Not in any way that matters. Any IRQ at this point would be a spurious 
one left latched at the interrupt controller after we've already reset 
all the PMUs. The handler can hardly observe a torn partial store of 1 
byte, so either it'll see a valid irq_friend or none. Either way we'll 
eventually return IRQ_NONE, EOI the phantom IRQ and be done.

I'm not entertaining the idea of somehow being preempted here for long 
enough for userspace to notice the already-registered PMUs (even though 
the module load hasn't yet finished...), open an event and have it count 
enough to genuinely overflow, because that would be in the order of at 
least tens of seconds if not minutes.

> Similarly, how do you handle the race between the interrupt firing on
> one CD and the friend CD being torn down on e.g. the remove path?

Again, we've already disabled *all* the PMUs (and explicitly cleared 
their PMINTENs to leave no doubt) in arm_ni_remove().
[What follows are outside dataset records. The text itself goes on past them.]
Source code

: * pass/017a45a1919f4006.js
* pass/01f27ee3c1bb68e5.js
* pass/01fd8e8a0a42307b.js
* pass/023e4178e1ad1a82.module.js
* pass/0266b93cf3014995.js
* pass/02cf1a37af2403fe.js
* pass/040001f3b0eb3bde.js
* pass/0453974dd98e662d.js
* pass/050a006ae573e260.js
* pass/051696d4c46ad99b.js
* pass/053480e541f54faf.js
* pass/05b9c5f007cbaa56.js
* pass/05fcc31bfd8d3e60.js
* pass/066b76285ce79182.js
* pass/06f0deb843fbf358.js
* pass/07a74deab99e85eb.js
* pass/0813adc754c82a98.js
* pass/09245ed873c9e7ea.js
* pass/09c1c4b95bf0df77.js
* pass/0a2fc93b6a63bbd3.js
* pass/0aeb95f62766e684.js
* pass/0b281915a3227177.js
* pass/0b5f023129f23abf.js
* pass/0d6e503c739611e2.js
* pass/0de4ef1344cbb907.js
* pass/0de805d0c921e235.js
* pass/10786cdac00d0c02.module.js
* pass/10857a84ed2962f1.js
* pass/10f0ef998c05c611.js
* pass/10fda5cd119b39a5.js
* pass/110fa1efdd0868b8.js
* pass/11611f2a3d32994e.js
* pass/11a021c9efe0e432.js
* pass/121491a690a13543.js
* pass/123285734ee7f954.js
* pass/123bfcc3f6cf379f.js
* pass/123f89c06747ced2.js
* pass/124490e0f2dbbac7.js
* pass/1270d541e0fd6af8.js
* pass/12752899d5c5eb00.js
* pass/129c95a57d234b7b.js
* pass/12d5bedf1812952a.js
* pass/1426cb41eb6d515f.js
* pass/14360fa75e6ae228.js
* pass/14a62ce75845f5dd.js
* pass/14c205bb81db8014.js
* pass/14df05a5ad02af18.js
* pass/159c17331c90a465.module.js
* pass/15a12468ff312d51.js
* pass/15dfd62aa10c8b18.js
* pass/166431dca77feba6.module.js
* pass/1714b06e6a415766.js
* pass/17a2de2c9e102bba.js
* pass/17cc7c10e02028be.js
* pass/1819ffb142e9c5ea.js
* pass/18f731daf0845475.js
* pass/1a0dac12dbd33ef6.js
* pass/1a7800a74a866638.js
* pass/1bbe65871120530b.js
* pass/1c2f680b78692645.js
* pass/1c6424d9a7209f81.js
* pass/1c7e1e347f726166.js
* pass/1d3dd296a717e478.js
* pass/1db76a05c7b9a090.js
After that, devres 
ordering will then free the IRQs themselves before the CDs ever get freed.

>> +				goto enable_irq;
>> +			}
>> +		}
>> +		err = devm_request_irq(ni->dev, cd->irq, arm_ni_handle_irq,
>> +				       IRQF_NOBALANCING | IRQF_NO_THREAD,
>> +				       dev_name(ni->dev), cd);
> 
> What's the reason not to use IRQF_SHARED and register multiple handlers?
> I'm sure there is one, but capturing that in a comment would help to
> justify the manual multiplexing.

The usual perf reason - IRQF_SHARED allows any *other* random driver to 
also request the same IRQ and then mess with its affinity behind our back.

Thanks,
Robin.